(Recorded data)
--------------------------------------------------
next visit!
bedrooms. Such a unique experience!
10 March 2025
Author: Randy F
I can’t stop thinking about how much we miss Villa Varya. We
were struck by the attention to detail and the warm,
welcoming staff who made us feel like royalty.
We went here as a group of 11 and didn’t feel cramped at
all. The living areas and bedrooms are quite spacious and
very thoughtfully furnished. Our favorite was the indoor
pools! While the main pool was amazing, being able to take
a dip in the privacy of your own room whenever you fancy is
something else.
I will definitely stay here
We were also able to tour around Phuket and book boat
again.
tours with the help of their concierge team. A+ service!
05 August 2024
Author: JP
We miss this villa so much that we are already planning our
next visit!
--------------------------------------------------
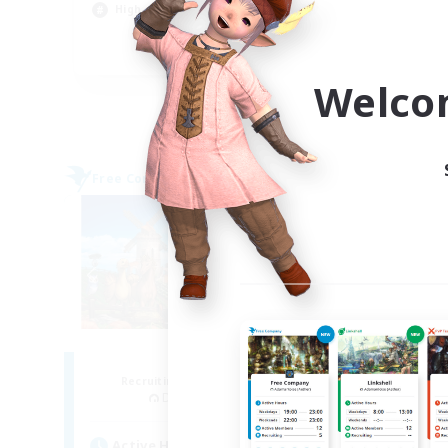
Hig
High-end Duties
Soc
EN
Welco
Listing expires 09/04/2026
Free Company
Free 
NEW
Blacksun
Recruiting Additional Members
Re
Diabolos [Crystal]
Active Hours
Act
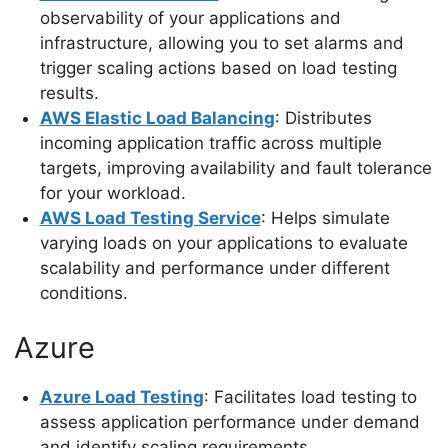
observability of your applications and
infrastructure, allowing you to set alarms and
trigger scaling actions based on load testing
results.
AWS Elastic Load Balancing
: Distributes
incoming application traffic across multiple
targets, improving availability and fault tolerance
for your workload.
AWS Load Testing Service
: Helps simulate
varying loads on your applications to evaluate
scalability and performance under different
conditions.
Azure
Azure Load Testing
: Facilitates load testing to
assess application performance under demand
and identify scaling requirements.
--------------------------------------------------
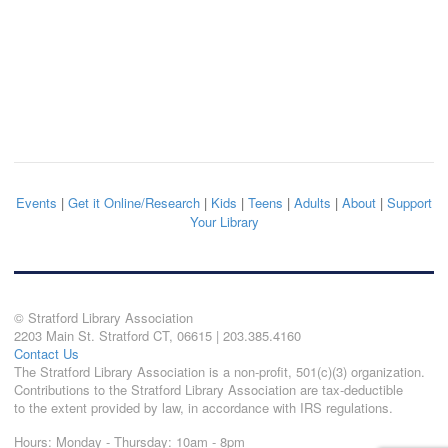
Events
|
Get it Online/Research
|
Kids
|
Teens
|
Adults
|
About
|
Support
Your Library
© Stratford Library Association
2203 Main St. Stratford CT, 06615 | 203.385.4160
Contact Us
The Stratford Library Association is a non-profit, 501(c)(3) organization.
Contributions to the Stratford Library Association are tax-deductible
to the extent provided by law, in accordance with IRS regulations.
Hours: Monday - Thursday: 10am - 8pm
--------------------------------------------------
**Work order:** Find the line with "Your Library" in the entries above. Retype it and each line after it, exactly, through the line with "Hours: Monday - Thursday: 10am - 8pm", and stop there.

**Answer section:**
Your Library
© Stratford Library Association
2203 Main St. Stratford CT, 06615 | 203.385.4160
Contact Us
The Stratford Library Association is a non-profit, 501(c)(3) organization.
Contributions to the Stratford Library Association are tax-deductible
to the extent provided by law, in accordance with IRS regulations.
Hours: Monday - Thursday: 10am - 8pm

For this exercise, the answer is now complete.